An den wichtigen Tischen sitzen

In der Tat: Zumindest die Reichen und Mächtigen nehmen Mister Spahn jetzt sehr, sehr ernst. Die Konferenz der Bilderberger, ein Treffpunkt der Superreichen und ihrer einflussreichen "Domestiken"3 im Jahre 2017 lädt ihn als einzigen deutschen Politiker zu ihren gepflegten Unterhaltungen am Kamin ein.

Und bei dem ungeheuer wichtigen Weltwirtschaftsforum in Davos 2017 wird der junge Kanzler in spe zum "Young Global Leader" gewählt. Doch im Gegensatz zu anderen jungen Führern, die oft wieder in der Versenkung verschwinden, bleibt Spahn im inner circle von Macht und Einfluss.

Er ist nämlich Mitglied in der Europe Policy Group des Weltwirtschaftsgipfels - in jener Sphäre einer sich anbahnenden öffentlich-privaten Verwaltung der Welt, in jener Welt der governance. Wo an runden Tischen Vertreter der Nationalstaaten mit erlesenen Konzernchefs, Direktoren von einflussreichen Denkfabriken und wenigen Turbointellektuellen der Elite-Universitäten nicht nur parlieren, sondern die Paradigmen der großen Politik unter Ausschluss der Öffentlichkeit aushandeln.

Die Europe Policy Group ist engstens mit Klaus Schwab verbunden, der die Bilderberger organisiert und gleichzeitig de facto-Inhaber des Davoser World Economic Forum-Labels ist.

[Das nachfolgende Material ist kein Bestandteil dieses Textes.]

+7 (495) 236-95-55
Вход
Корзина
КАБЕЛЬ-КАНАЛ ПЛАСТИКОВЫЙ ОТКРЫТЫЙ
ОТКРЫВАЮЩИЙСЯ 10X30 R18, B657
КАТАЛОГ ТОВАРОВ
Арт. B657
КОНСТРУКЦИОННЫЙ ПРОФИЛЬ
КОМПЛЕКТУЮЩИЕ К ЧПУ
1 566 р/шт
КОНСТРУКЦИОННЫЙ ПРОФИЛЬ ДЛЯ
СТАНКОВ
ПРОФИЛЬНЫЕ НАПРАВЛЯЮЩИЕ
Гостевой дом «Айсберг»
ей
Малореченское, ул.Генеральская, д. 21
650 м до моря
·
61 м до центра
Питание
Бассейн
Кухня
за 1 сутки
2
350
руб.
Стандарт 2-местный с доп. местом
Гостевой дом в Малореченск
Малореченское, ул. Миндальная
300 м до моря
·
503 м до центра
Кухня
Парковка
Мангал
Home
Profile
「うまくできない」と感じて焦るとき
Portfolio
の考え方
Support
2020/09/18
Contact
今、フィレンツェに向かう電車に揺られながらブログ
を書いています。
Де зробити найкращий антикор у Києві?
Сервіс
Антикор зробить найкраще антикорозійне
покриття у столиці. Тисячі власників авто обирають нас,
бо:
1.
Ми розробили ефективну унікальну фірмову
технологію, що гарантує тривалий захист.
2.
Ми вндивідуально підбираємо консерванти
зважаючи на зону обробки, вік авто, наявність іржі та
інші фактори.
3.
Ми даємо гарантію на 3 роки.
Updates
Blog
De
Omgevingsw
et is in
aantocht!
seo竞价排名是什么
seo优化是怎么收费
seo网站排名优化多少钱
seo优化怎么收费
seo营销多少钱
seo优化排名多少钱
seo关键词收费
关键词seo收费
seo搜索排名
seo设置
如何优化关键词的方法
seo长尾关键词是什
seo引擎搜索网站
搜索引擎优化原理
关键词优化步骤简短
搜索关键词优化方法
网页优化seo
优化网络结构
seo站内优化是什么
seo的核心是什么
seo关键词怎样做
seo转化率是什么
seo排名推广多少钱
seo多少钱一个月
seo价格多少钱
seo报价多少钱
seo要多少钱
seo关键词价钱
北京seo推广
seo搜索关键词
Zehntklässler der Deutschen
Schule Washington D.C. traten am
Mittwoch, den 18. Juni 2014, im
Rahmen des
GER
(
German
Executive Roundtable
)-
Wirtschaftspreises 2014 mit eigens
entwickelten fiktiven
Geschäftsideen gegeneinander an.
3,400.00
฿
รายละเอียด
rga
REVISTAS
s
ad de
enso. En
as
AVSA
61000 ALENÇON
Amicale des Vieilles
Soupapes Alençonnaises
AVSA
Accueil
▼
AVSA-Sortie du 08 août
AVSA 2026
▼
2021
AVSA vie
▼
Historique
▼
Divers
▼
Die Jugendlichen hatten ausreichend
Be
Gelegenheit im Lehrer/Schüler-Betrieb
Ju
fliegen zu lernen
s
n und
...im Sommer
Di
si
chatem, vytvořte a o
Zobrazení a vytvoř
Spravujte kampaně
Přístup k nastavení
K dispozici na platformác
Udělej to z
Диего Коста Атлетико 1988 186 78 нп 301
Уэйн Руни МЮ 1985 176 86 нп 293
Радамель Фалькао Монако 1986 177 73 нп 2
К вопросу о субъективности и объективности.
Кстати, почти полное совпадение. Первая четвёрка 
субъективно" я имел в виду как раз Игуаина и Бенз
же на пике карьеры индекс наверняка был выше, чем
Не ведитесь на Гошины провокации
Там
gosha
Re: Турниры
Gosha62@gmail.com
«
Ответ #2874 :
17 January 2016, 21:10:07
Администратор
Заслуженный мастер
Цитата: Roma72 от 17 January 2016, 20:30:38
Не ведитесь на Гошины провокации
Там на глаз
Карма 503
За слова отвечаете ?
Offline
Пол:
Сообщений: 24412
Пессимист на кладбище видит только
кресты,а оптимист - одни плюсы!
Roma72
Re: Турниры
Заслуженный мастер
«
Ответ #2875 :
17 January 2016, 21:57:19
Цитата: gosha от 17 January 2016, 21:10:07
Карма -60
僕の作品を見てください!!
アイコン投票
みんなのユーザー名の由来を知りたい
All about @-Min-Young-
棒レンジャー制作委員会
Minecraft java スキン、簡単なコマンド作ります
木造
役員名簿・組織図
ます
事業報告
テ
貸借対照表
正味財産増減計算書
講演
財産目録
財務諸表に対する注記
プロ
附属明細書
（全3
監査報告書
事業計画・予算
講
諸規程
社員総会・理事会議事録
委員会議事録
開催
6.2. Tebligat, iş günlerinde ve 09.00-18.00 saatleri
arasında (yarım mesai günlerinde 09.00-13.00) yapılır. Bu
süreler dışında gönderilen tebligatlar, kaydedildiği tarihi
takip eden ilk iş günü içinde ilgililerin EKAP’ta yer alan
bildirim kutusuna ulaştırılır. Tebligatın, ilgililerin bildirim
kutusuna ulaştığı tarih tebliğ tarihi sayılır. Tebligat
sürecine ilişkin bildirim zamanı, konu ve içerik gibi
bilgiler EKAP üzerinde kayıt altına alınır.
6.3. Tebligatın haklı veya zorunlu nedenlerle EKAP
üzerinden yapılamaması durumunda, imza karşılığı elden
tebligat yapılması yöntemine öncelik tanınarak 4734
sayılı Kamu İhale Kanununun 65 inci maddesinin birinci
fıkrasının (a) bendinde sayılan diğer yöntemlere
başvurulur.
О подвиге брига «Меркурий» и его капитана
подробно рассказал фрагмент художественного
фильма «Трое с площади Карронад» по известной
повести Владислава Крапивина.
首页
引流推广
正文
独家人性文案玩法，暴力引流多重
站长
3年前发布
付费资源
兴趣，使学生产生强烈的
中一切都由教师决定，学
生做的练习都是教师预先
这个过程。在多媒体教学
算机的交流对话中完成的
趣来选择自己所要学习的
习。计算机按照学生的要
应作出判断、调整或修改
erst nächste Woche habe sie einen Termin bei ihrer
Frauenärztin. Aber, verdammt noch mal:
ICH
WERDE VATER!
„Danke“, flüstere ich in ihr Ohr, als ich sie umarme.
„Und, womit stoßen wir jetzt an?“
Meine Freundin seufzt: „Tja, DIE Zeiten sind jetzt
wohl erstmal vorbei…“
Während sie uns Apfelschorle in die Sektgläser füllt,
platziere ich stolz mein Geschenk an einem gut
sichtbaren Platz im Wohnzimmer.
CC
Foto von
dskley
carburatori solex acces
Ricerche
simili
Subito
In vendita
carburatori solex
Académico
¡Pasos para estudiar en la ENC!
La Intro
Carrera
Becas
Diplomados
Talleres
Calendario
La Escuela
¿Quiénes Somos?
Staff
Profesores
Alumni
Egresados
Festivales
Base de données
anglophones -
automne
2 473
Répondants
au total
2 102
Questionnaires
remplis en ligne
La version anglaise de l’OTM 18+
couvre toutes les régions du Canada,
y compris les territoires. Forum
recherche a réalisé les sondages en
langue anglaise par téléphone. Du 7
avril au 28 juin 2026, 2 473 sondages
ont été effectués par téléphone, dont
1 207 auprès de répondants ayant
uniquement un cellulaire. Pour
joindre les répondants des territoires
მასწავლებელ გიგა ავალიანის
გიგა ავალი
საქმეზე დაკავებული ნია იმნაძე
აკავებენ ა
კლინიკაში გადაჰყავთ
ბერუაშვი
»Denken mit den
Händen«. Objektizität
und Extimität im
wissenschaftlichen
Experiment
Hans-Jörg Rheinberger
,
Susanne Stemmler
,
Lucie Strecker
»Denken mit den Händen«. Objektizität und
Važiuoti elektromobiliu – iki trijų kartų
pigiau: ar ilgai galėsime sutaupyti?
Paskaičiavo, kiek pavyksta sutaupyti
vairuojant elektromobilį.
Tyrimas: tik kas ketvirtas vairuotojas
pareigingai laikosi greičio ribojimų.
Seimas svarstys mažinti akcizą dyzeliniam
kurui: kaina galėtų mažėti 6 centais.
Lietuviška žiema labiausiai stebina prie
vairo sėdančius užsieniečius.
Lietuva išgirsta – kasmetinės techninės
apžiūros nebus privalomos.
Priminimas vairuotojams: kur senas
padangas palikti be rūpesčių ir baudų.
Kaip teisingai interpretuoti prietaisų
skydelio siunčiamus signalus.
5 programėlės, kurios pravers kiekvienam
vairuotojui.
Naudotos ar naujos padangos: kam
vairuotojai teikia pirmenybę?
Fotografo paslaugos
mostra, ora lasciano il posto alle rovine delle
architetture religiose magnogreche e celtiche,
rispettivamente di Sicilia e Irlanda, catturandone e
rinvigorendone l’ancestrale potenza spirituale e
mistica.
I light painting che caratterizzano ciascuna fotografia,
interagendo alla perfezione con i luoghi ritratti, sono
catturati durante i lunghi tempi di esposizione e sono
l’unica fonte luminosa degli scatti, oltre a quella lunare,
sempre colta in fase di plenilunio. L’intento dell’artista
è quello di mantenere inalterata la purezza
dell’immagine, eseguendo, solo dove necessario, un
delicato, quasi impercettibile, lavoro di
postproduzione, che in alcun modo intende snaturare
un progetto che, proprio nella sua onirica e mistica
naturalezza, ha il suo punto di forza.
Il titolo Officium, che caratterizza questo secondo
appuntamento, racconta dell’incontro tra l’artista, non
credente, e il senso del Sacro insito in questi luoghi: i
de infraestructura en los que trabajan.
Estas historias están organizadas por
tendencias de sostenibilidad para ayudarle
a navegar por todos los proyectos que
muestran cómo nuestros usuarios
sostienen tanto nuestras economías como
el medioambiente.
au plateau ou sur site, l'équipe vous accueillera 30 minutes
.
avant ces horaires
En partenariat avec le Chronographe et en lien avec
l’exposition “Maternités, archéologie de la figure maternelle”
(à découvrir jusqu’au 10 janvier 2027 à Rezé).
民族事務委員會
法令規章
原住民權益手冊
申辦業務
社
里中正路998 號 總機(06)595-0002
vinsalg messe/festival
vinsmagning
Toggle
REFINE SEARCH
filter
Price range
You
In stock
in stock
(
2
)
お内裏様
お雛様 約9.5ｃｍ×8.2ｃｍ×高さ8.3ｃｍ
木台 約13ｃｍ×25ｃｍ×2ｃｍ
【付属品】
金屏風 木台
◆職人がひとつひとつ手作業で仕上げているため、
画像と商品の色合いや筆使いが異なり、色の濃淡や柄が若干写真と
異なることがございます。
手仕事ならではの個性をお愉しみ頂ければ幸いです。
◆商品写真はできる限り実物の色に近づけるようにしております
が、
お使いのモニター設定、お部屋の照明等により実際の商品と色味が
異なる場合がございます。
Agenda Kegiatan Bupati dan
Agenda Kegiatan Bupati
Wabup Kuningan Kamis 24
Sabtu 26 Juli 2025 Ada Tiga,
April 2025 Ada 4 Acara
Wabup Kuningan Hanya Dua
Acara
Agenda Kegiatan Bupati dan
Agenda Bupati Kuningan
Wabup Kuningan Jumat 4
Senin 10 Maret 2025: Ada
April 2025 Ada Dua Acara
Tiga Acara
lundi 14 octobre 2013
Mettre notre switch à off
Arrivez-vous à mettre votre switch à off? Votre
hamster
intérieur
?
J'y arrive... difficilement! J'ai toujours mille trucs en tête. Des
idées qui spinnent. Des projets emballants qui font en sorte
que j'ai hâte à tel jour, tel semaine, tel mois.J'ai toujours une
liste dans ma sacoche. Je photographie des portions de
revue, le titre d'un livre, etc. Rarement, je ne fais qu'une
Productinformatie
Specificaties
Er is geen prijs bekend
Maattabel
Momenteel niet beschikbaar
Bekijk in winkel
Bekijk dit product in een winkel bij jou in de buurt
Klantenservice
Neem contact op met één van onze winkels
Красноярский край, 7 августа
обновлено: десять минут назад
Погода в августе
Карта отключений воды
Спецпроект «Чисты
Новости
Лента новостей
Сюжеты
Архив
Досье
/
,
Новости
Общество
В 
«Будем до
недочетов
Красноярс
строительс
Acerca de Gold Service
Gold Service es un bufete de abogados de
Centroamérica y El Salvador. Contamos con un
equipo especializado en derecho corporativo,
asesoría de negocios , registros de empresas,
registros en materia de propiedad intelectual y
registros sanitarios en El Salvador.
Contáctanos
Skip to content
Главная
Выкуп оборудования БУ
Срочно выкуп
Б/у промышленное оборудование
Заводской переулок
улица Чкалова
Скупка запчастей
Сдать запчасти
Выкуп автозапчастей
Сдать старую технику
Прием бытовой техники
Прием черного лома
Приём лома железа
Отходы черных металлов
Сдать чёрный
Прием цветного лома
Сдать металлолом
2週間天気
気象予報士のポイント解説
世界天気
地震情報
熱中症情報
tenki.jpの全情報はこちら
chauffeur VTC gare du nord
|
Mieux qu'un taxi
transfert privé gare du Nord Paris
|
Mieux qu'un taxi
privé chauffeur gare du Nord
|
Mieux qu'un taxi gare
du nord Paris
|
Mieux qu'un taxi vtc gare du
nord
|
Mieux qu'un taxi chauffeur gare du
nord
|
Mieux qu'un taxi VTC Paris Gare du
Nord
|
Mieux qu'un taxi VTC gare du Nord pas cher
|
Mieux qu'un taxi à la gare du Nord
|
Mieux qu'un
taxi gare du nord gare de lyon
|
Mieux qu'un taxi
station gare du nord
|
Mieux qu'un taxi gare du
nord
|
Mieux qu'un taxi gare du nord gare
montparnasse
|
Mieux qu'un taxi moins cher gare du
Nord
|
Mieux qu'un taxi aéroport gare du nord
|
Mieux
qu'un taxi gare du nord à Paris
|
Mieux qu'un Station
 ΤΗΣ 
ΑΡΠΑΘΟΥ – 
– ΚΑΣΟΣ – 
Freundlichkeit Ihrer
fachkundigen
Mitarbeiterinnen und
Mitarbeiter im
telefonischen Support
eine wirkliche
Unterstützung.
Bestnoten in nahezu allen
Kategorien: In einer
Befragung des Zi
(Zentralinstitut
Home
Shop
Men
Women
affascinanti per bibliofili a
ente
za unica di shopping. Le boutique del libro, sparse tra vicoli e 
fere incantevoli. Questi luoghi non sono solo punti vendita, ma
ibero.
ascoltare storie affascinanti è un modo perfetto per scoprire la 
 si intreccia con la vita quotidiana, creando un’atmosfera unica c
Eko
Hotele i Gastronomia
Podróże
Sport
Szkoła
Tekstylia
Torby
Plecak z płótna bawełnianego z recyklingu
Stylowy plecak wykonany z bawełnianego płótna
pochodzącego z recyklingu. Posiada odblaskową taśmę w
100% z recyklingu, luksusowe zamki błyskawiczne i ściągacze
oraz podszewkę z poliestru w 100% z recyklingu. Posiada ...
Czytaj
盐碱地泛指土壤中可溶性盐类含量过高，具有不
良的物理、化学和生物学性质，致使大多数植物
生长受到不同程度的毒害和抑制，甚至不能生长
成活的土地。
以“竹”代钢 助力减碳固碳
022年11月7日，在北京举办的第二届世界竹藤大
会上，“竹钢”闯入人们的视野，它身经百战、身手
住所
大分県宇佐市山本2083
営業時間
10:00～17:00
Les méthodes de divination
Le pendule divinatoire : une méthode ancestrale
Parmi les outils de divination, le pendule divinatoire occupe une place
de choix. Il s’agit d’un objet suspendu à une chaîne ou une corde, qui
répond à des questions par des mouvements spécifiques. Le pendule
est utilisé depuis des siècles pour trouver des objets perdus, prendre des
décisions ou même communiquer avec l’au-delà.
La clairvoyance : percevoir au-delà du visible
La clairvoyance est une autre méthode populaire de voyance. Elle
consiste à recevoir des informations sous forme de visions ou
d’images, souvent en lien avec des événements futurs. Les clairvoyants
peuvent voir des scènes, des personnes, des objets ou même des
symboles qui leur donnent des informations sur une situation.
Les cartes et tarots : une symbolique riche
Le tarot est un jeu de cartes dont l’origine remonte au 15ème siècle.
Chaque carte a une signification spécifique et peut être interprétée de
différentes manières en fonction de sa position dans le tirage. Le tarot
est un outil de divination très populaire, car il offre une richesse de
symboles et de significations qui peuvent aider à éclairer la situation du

Zugleich arbeitet Schwab in seiner gleichnamigen Stiftung daran, alle Bereiche des Lebens der Logik wirtschaftlichen Handelns zu unterwerfen.

Von daher ist es nicht mehr weiter verwunderlich, wenn jetzt Spahn immer öfter sogar in deutschen Zeitungen als Merkel-Nachfolger gehandelt wird, z.B. im Spiegel oder in der Illustrierten Stern. Er wird uns regelrecht aufgedrängt. Wir werden mit dem neuen, strengeren Klassenlehrer schon einmal vertraut gemacht.